Exercise: Below are records. Copy every line with "Judge" in it.

Provided information:
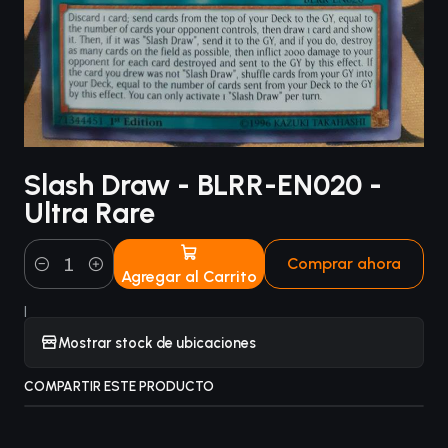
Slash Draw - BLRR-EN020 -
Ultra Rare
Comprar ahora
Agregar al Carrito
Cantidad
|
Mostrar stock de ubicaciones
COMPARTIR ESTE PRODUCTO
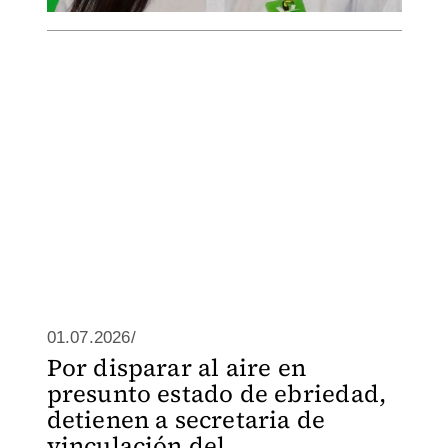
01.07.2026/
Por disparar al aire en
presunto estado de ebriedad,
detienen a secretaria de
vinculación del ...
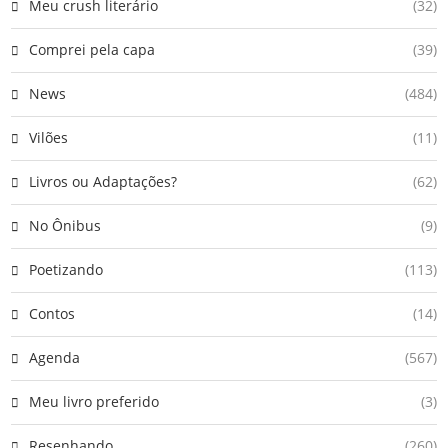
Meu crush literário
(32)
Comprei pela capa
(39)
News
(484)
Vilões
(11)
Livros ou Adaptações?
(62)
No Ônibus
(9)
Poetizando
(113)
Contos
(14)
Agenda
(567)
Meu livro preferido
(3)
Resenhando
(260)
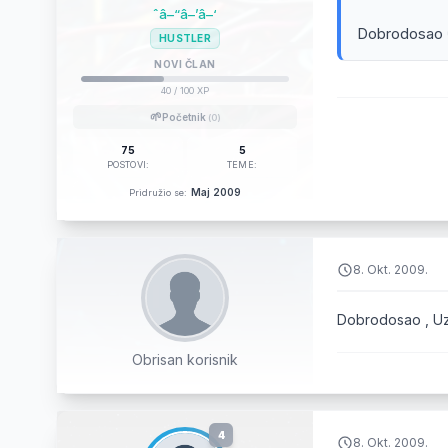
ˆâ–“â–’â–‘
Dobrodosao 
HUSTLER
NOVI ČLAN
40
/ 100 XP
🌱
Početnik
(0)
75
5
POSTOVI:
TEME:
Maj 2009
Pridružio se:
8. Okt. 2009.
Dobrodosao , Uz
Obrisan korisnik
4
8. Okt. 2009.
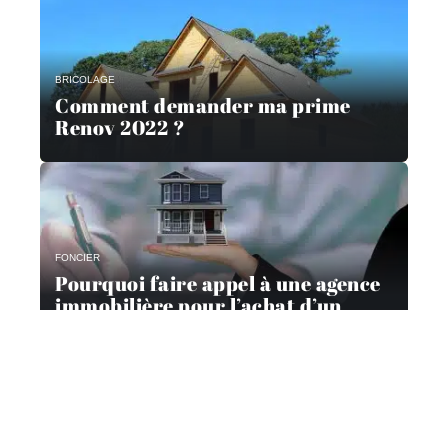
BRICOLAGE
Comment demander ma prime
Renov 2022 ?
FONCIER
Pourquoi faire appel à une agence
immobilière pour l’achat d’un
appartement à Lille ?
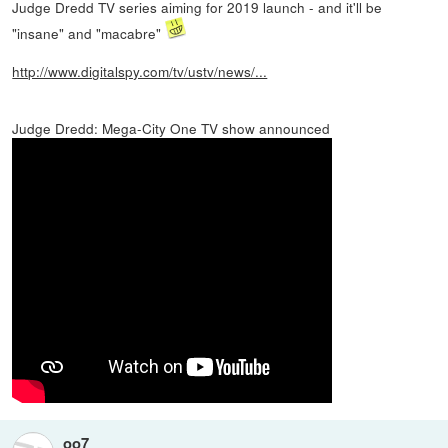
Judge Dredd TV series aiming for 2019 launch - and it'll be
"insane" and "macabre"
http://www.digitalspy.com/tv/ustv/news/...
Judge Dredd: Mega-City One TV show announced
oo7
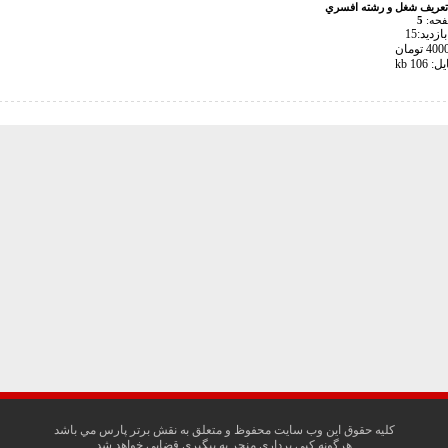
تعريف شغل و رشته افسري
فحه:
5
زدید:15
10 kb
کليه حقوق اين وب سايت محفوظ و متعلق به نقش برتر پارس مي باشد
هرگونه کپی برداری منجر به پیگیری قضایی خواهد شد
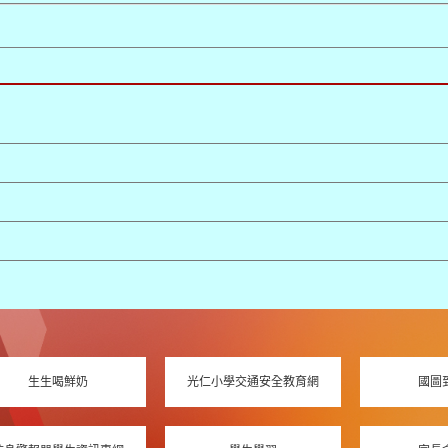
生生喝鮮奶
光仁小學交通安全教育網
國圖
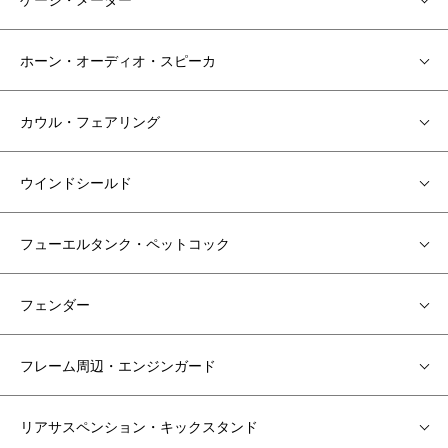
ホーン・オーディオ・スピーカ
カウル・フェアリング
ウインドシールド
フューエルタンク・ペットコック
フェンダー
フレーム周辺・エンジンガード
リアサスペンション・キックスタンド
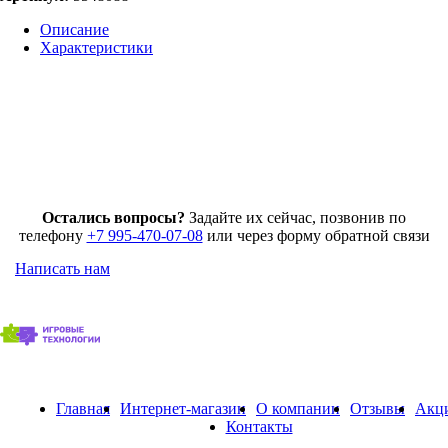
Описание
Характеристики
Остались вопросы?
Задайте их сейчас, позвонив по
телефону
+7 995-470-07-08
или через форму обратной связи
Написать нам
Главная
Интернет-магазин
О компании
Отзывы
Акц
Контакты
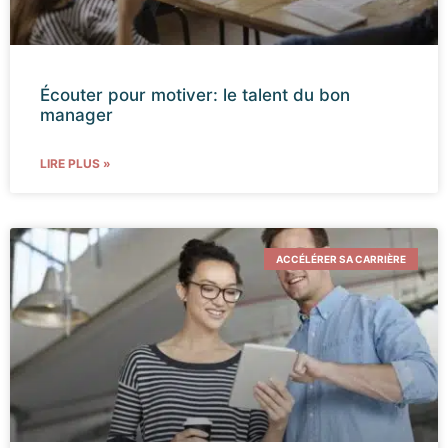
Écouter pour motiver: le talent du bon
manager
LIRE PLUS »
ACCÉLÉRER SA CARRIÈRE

Answer section:
Judge Dredd TV series aiming for 2019 launch - and it'll be
Judge Dredd: Mega-City One TV show announced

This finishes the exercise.